The decisions of Mr. Bush or Kerry will affect the future of my country as well as my own destiny as a member of the Syrian and Arab democratic opposition, and this will manifest itself most evidently in the next few months. I therefore see American policies as coming from the corner of power and hegemony rather than those of solidarity with the weak and in defense of the persecuted. I do not need to witness the daily killings of Palestinians to dismiss any illusions I might have concerning the American project in our region, for those who want to see justice in Iraq and Syria cannot at the same time lend support to a professional killer’s work in Palestine. That is why I see American policy in the “Middle East” (this terminology itself does not give due recognition to the peoples of this region) as being the other face of the Syrian ruling elite that does not recognize the right of the Syrian people to make up their own mind and decide on their own future. American policies in the area therefore are a mixture of dictatorship and cultural condescension, as was manifested in the Abu Ghraib prison scandal a few months ago.

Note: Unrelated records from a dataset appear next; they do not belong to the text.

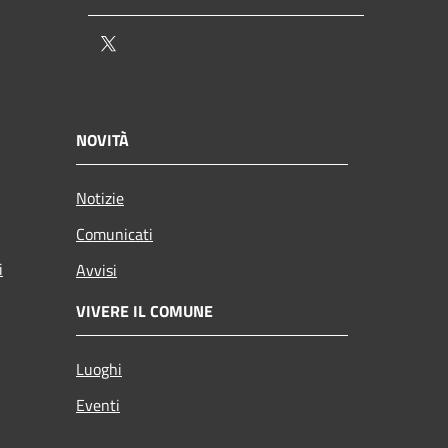
Twitter
NOVITÀ
Notizie
Comunicati
i
Avvisi
VIVERE IL COMUNE
Luoghi
Eventi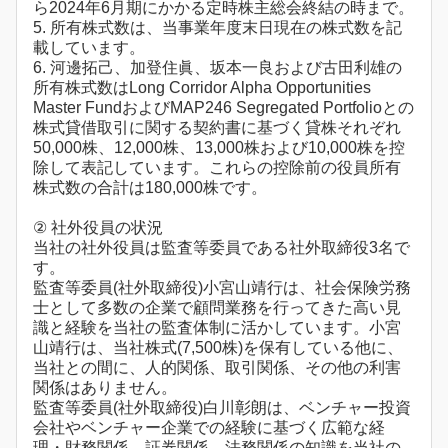
ら2024年6月期にかかる定時株主総会終結の時まで。
5. 所有株式数は、当事業年度末日現在の株式数を記
載しています。
6. 河邊拓己、加登住眞、坂本一良および古田利雄の
所有株式数はLong Corridor Alpha Opportunities
Master FundおよびMAP246 Segregated Portfolioとの
株式貸借取引に関する契約書に基づく貸株それぞれ
50,000株、12,000株、13,000株および10,000株を控
除して表記しています。これらの控除前の役員所有
株式数の合計は180,000株です。
② 社外役員の状況
当社の社外役員は監査等委員である社外取締役3名で
す。
監査等委員(社外取締役)小宮山靖行は、社会保険労務
士として多数の企業で顧問業務を行ってきた高い見
識と経験を当社の監査体制に活かしています。小宮
山靖行は、当社株式(7,500株)を保有している他に、
当社との間に、人的関係、取引関係、その他の利害
関係はありません。
監査等委員(社外取締役)白川彰朗は、ベンチャー投資
会社やベンチャー企業での経験に基づく広範な経
理・財務関係、証券関係、法務関係の知識を当社の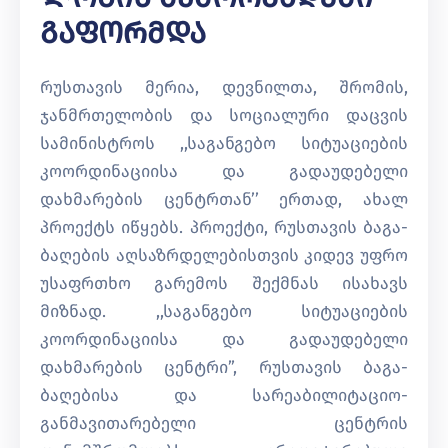
Გაფორმდა
რუსთავის მერია, დევნილთა, შრომის,
ჯანმრთელობის და სოციალური დაცვის
სამინისტროს ,,საგანგებო სიტუაციების
კოორდინაციისა და გადაუდებელი
დახმარების ცენტრთან’’ ერთად, ახალ
პროექტს იწყებს. პროექტი, რუსთავის ბაგა-
ბაღების აღსაზრდელებისთვის კიდევ უფრო
უსაფრთხო გარემოს შექმნას ისახავს
მიზნად. ,,საგანგებო სიტუაციების
კოორდინაციისა და გადაუდებელი
დახმარების ცენტრი”, რუსთავის ბაგა-
ბაღებისა და სარეაბილიტაციო-
განმავითარებელი ცენტრის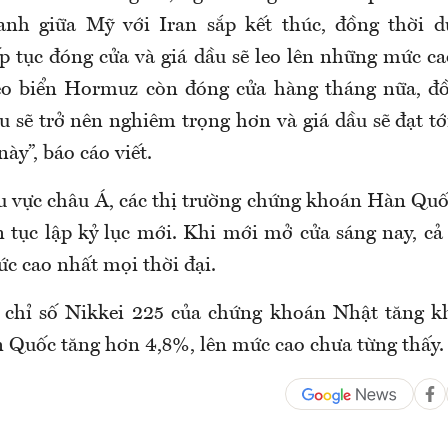
ranh giữa Mỹ với Iran sắp kết thúc, đồng thời d
p tục đóng cửa và giá dầu sẽ leo lên những mức c
 eo biển Hormuz còn đóng cửa hàng tháng nữa, đồ
ầu sẽ trở nên nghiêm trọng hơn và giá dầu sẽ đạt t
này”, báo cáo
viết
.
hu vực châu Á, các thị trường chứng khoán Hàn Qu
n tục lập kỷ lục mới. Khi mới mở cửa sáng nay, cả 
c cao nhất mọi thời đại.
, chỉ số Nikkei 225 của chứng khoán Nhật tăng k
 Quốc tăng hơn 4,8%, lên mức cao chưa từng thấy.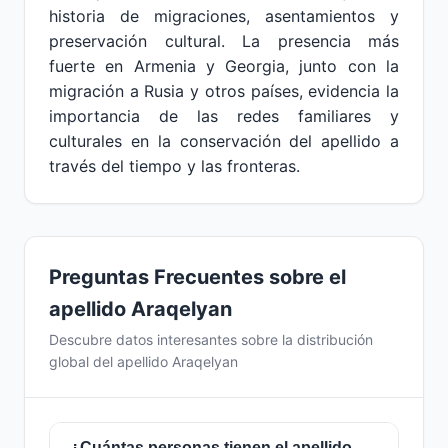
historia de migraciones, asentamientos y
preservación cultural. La presencia más
fuerte en Armenia y Georgia, junto con la
migración a Rusia y otros países, evidencia la
importancia de las redes familiares y
culturales en la conservación del apellido a
través del tiempo y las fronteras.
Preguntas Frecuentes sobre el
apellido Araqelyan
Descubre datos interesantes sobre la distribución
global del apellido Araqelyan
¿Cuántas personas tienen el apellido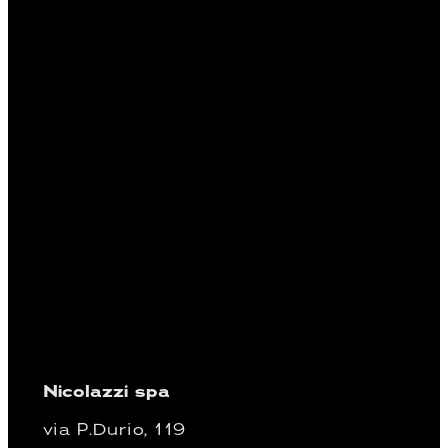
Nicolazzi spa
via P.Durio, 119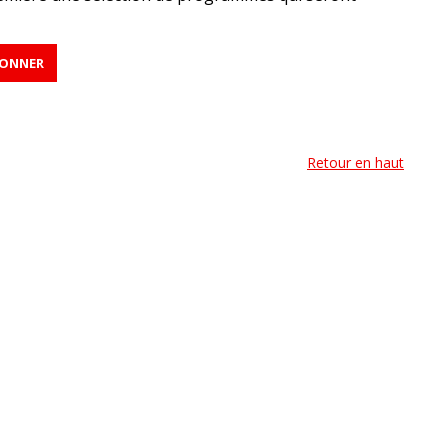
Retour en haut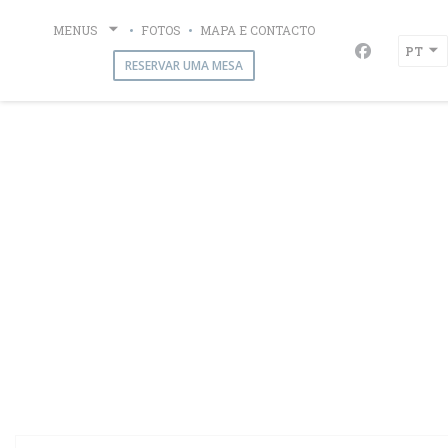
Painel de Gerenciamento de Cookies
MENUS
FOTOS
MAPA E CONTACTO
Le Thalassa
PT
Facebook (
RESERVAR UMA MESA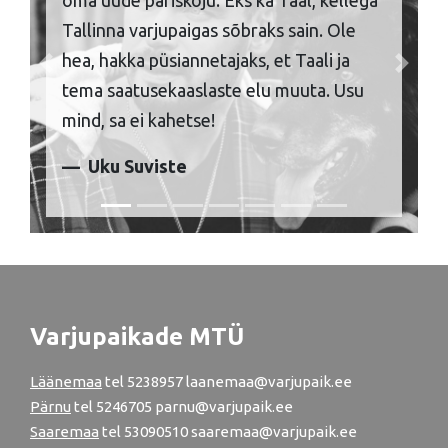
oma uude päriskoju. Eks ka Taal, kellega
Tallinna varjupaigas sõbraks sain. Ole
hea, hakka püsiannetajaks, et Taali ja
Previous
Next
tema saatusekaaslaste elu muuta. Usu
mind, sa ei kahetse!
Uku Suviste
Varjupaikade MTÜ
Läänemaa
tel
5238957
laanemaa@varjupaik.ee
Pärnu
tel
5246705
parnu@varjupaik.ee
Saaremaa
tel 53090510 saaremaa@varjupaik.ee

It seems to me that to democratize the Middle East we need to liberate ourselves from not one but three authorities: autocratic power structures throughout the region; the authorities above the law, i.e. Israel; and the most overreaching authority of all, the United States of America. None of these authorities, as far as the “Middle East” is concerned, is genuinely democratic.
U.S. policies in the region always had a far greater impact on our destiny than the Americans ever dared to admit, and this impact is only second to that of the local ruling dictatorships that could always count on the support of the U.S. as long as they carried out their designs and fulfilled their every request. Today the latter wants to control us under the pretext of liberating us, and the former want to preserve their power under the pretext of standing steadfast in the face of external threats.
We shall, however, achieve our freedom only when we liberate ourselves from both, in other words, when we can complete the aborted national liberation process in this miserable “Middle East” through democratic transformation.